Today is one of the most miserable days of my life. As a 30-year-old woman living paycheck to paycheck, I have $57,000 in credit debt due to my spending habits, and I thought I was the one who should be promoted, but I was recently laid off. Since I'm unemployed and still have a lot of debt to pay off. This left me no choice but to move to the smaller and more rural apartment that I can currently afford. As a matter of fact, today is my birthday.
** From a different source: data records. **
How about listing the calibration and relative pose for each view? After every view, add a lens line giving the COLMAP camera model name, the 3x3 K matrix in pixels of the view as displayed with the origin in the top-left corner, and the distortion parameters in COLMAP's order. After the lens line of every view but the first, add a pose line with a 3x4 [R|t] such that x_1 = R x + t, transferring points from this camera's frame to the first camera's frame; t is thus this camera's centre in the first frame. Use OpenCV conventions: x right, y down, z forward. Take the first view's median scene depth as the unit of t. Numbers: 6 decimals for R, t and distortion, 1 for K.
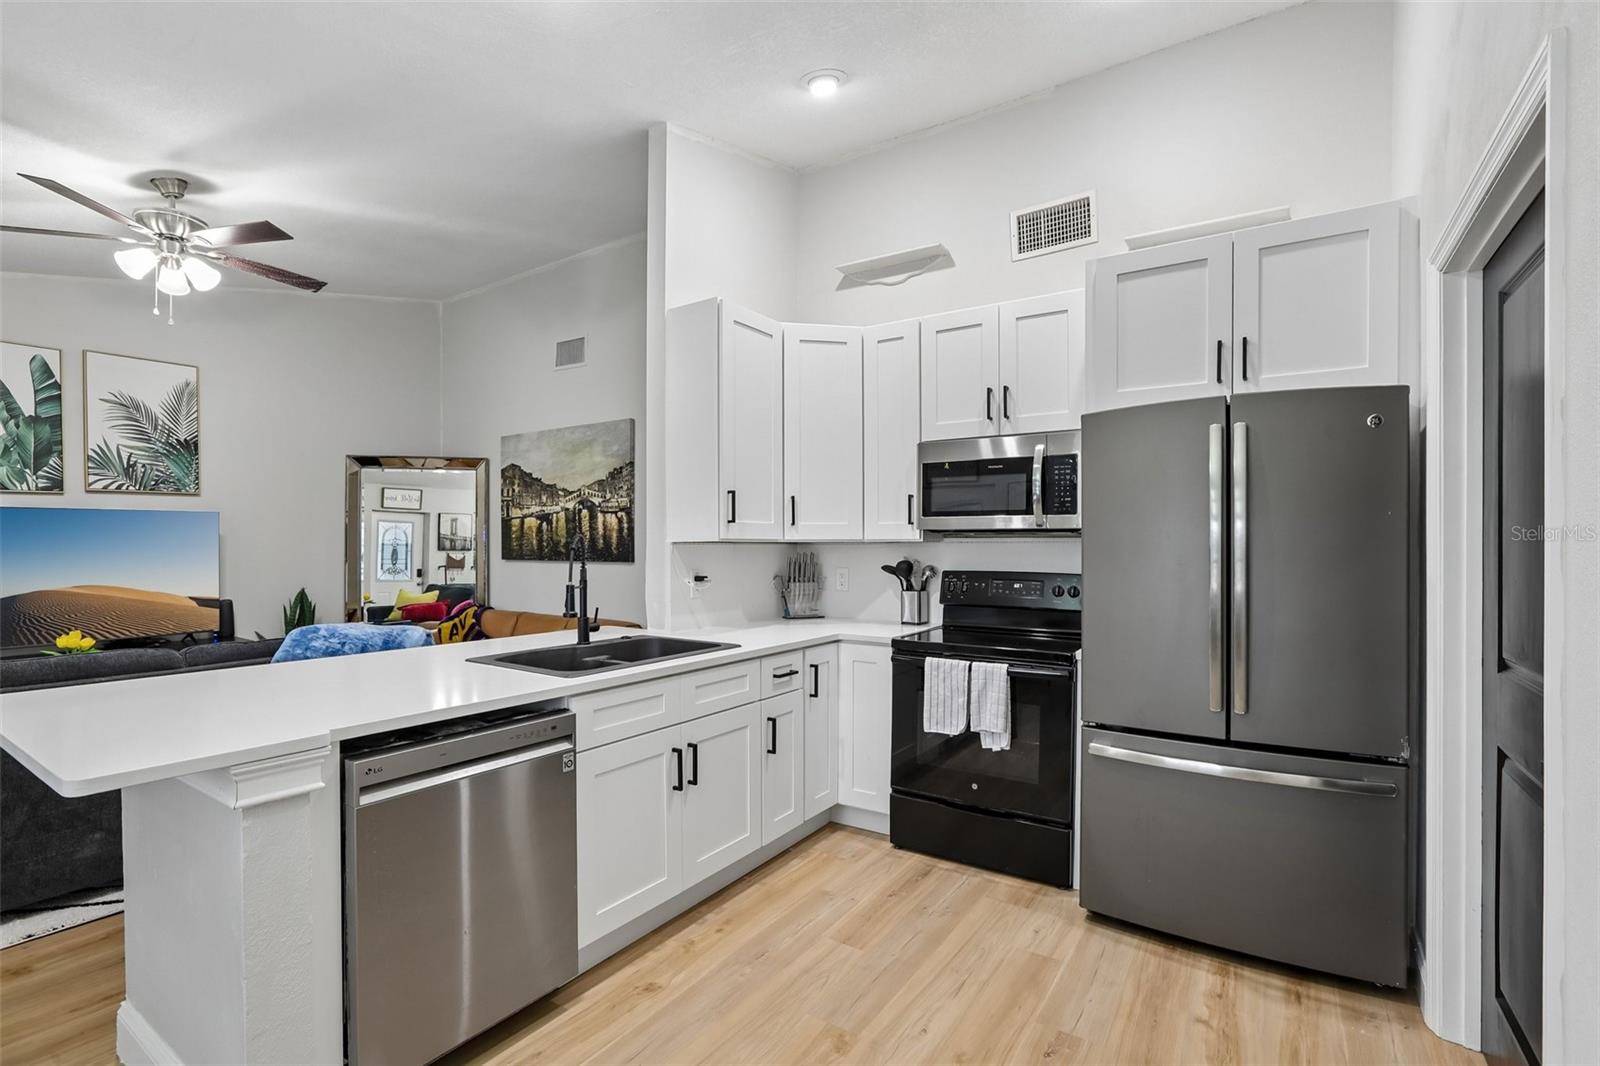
lens RADIAL K [[741.1, 0, 799.0], [0, 741.1, 543.4], [0, 0, 1]] dist [-0.039108, 0.012994]
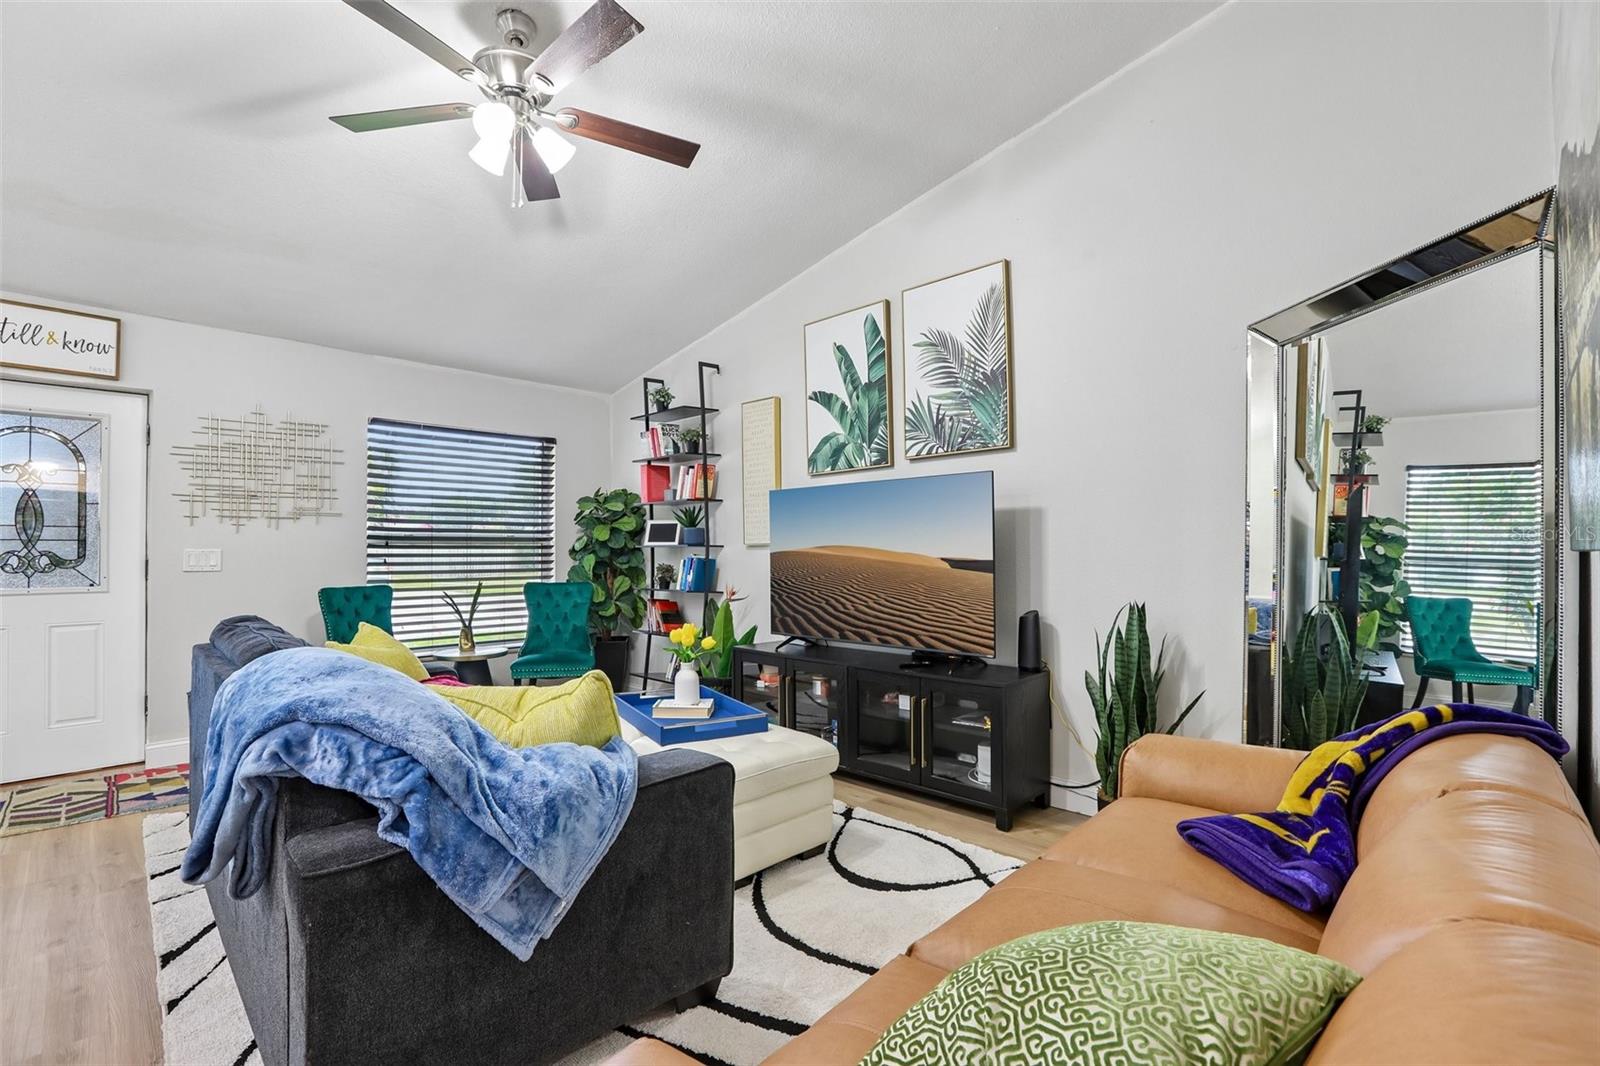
lens RADIAL K [[736.5, 0, 796.4], [0, 736.5, 539.3], [0, 0, 1]] dist [-0.064418, 0.030443]
pose [[-0.184242, -0.017246, -0.982730, -0.150441], [-0.004220, 0.999851, -0.016755, 0.030519], [0.982872, 0.001060, -0.184287, 1.028356]]
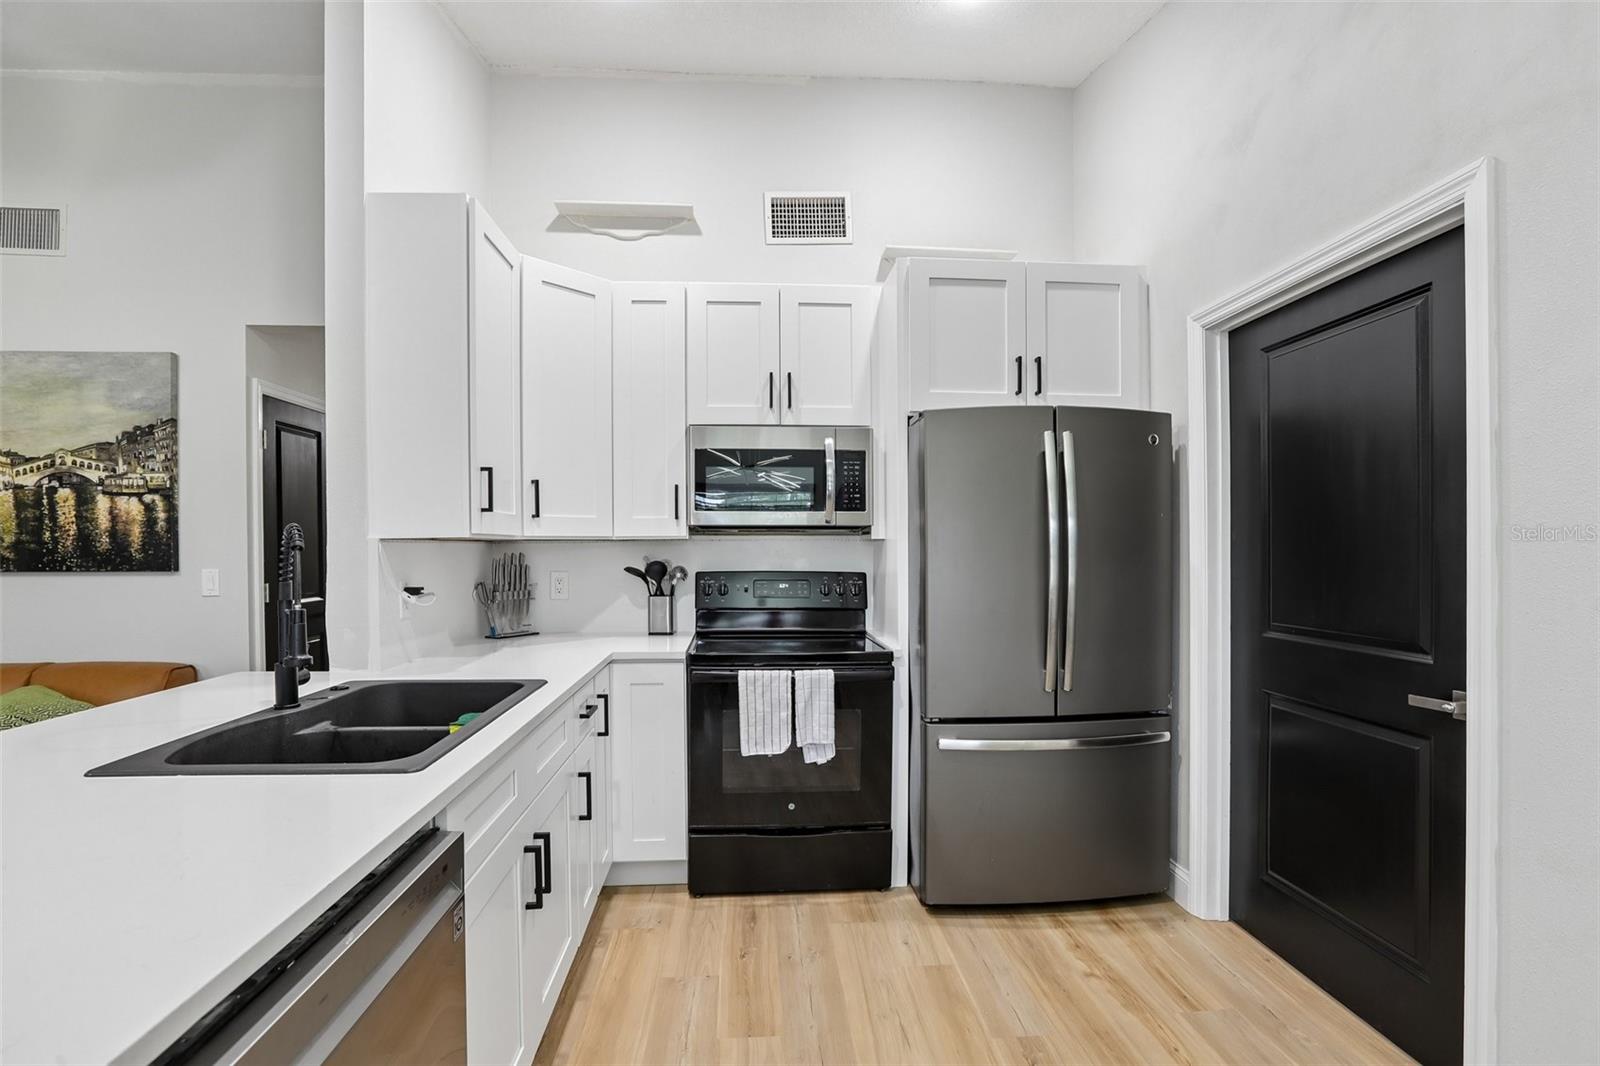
lens RADIAL K [[730.5, 0, 799.0], [0, 730.5, 549.8], [0, 0, 1]] dist [-0.050378, 0.016771]
pose [[0.790102, -0.005152, 0.612953, -0.196149], [0.002404, 0.999983, 0.005307, 0.004622], [-0.612970, -0.002719, 0.790101, 0.183012]]
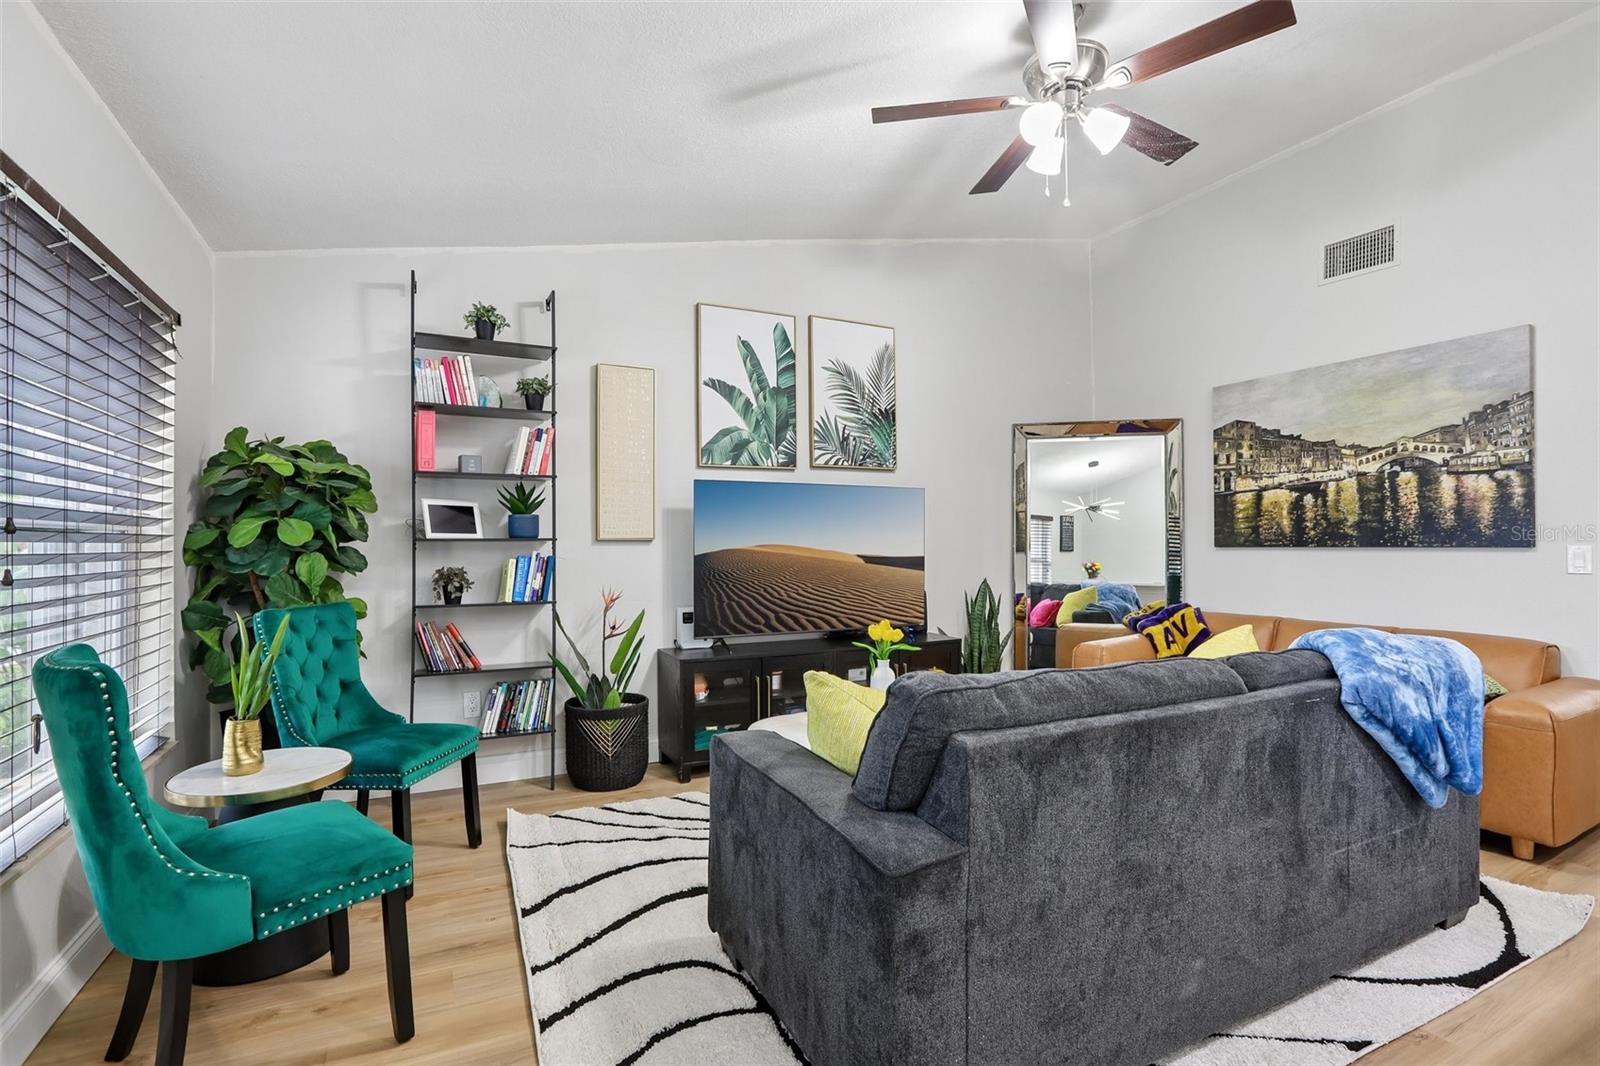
lens RADIAL K [[732.5, 0, 800.0], [0, 732.5, 533.0], [0, 0, 1]] dist [-0.046318, 0.016830]
pose [[0.876974, -0.007061, -0.480487, -0.550692], [-0.002373, 0.999816, -0.019022, 0.029376], [0.480533, 0.017822, 0.876796, 0.174482]]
When it comes to birthday, most people think of cake, party, birthday gift and celebration, but what I have today is nothing but misfortune and bad luck. It seems like things can't get any worse.

As I reach my apartment, where I'll be staying for at least a year, I suddenly realize that there are still a lot of unexpected shocks waiting for me. When I turn the key in the tired lock, the shape of the light bulb is so wrong, the faucet in the bathroom leaks slightly, the wooden floor is worn and tired. The whole living space is like a mirror reflecting my soul. Lying on the old gray couch is the only place I can lie down and rest. I close my eyes and try to think of something positive to redeem myself, but I can't think of anything inspiring.

Suddenly someone knocks on my door. It pulls me temporarily out of my inner sadness. "Who knows I live here? And who is out there?" I open the door, confused and uncertain. "Would you like some tea and apple pie?" An old lady stands in the doorway and serves what she has just baked. Her warm voice disperses the thick fog inside me, her smile is like the winter sun that brings warmth and hope. But the melancholy comes back much sooner than I expected. Suddenly, I remember that I've been overeating for days because it's a way of pampering myself when I'm under pressure. I can feel my skirt getting tighter, I'm overweight, if I keep eating junk food I'll soon be a pig. Now a piece of apple pie looks guilty to me. I'm so depressed about myself.

When I'm about to say no, she continues, "Happy birthday, sweet Betty. I know you love apple pie. She hands me a piece of warm, sweet, fragrant apple pie on a plain white plate. Just like Mom used to make for me when I was a little girl. This is one of my favorite desserts that I look forward to after school. A slice of apple pie sweetens my childhood.

But wait a minute, how did she know it was my birthday? How does she know my name? I'm so sure she's not my landlord, because my landlord is a guy. Did she say, "I know you love it" or "I know you'd love it"? Oh, I'm not in the mood for grammar right now because I have so many things on my mind. She pulled me out of my inner turmoil as she knocked on the door. The grief dissipated, giving way to confusion and curiosity. I have so many questions about what just happened in that small apartment. But it seems the question that really matters at this point is - who is she?